The second half of the album is really strong, apart from the three-minute waltz-like throwaway of "There's No Such Thing as Aliens," which doesn't so much commit the crime of annoying me as it just makes almost no impression no matter how many times I hear it. "Metaphor" would be good if it only featured its marvelous hook of "Chicks, dig, dig, d-i-g, dig, dig metaphors," but it also features some fun call-and-response between Russell and other Russells, and the balance between keyboards and guitars perfect. Plus, "Use them wisely/Use them well/And you'll never know the hell of loneliness" is just such an insightful lyric. "Waterproof" is about somebody with a peculiar dual immunity to getting wet from rain and also from being swayed by tears, and the song's build from a playful duet between a solo Russell and Ron into an anthemic army of Russells over Ron's keyboards and guitars is a joy to behold. Plus it has those jazzy breaks of Russell semi-singing "The skies are starting to cloud up/But that won't slow me down ..." between the various iterations of the great verse and chorus melodies, and silly lines like "Completely dry/Dry as a Navajo in August ..." and "I see you crying but I'm not buying your Meryl Streep mimicry ..." scattered throughout. And "Here Kitty," while it probably would have been done in a way that would have annoyed me to death had it been written during the LB sessions, ends up as a great exercise in layering different Russell vocal lines on top of each other, and this is a track that I'd love to hear done by a college glee club or something along those lines.

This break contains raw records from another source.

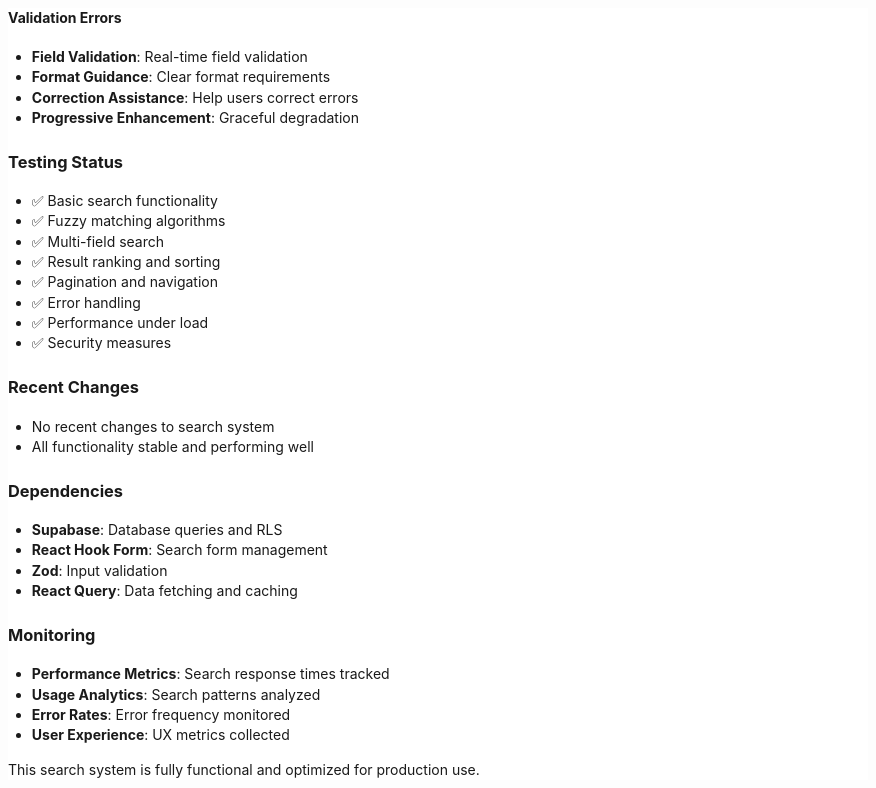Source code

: #### Validation Errors
- **Field Validation**: Real-time field validation
- **Format Guidance**: Clear format requirements
- **Correction Assistance**: Help users correct errors
- **Progressive Enhancement**: Graceful degradation

### Testing Status
- ✅ Basic search functionality
- ✅ Fuzzy matching algorithms
- ✅ Multi-field search
- ✅ Result ranking and sorting
- ✅ Pagination and navigation
- ✅ Error handling
- ✅ Performance under load
- ✅ Security measures

### Recent Changes
- No recent changes to search system
- All functionality stable and performing well

### Dependencies
- **Supabase**: Database queries and RLS
- **React Hook Form**: Search form management
- **Zod**: Input validation
- **React Query**: Data fetching and caching

### Monitoring
- **Performance Metrics**: Search response times tracked
- **Usage Analytics**: Search patterns analyzed
- **Error Rates**: Error frequency monitored
- **User Experience**: UX metrics collected

This search system is fully functional and optimized for production use.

The album concludes with "As I Sit Down to Play the Organ at the Notre Dame Cathedral," which is easily one of the longest and most intricate tracks in the Sparks catalogue. The song starts with about 90 seconds of different variations on the phrase "Bye bye bye my baby/Now it's time time time for me to go to/Work work Work/So you might want to work your way from here" over guitars and keyboards with odd tones, before moving into a song centered around a nagging upwards organ lick over which Russell sings lyrics devoted to a fascinating premise. Basically, the organist (a) is irritated that the bulk of his audience cares more about God than about his performance, and (b) is totally trying to use his organ playing to pick up girls, targeting those who are inside to get out of the rain more than for any religious purpose. The music is full of "Hallelujah!" chants and sung "La, la ..." parts to that upwards organ lick (the use of the repeated "I believe!" bits sandwiched around the "La, la" parts during a part of the song that is the organist getting lucky amuses me to no end) and lots of entertaining bombast that all make this into a great ending.

In the end, I can't really figure out whether I like this album more or less than LB, but the difference either way would only be the tiniest bit, so it doesn't really matter. There are definitely enough small things (I didn't really emphasize the repetition much in this review, but there are small moments where repeated bits get on my nerves) to keep this from a higher grade, but regardless of exact grade, this album firmly established the Sparks comeback as legitimate, and this makes the album an important inclusion to a Sparks collection. Or, for that matter, a rock rock rock collection.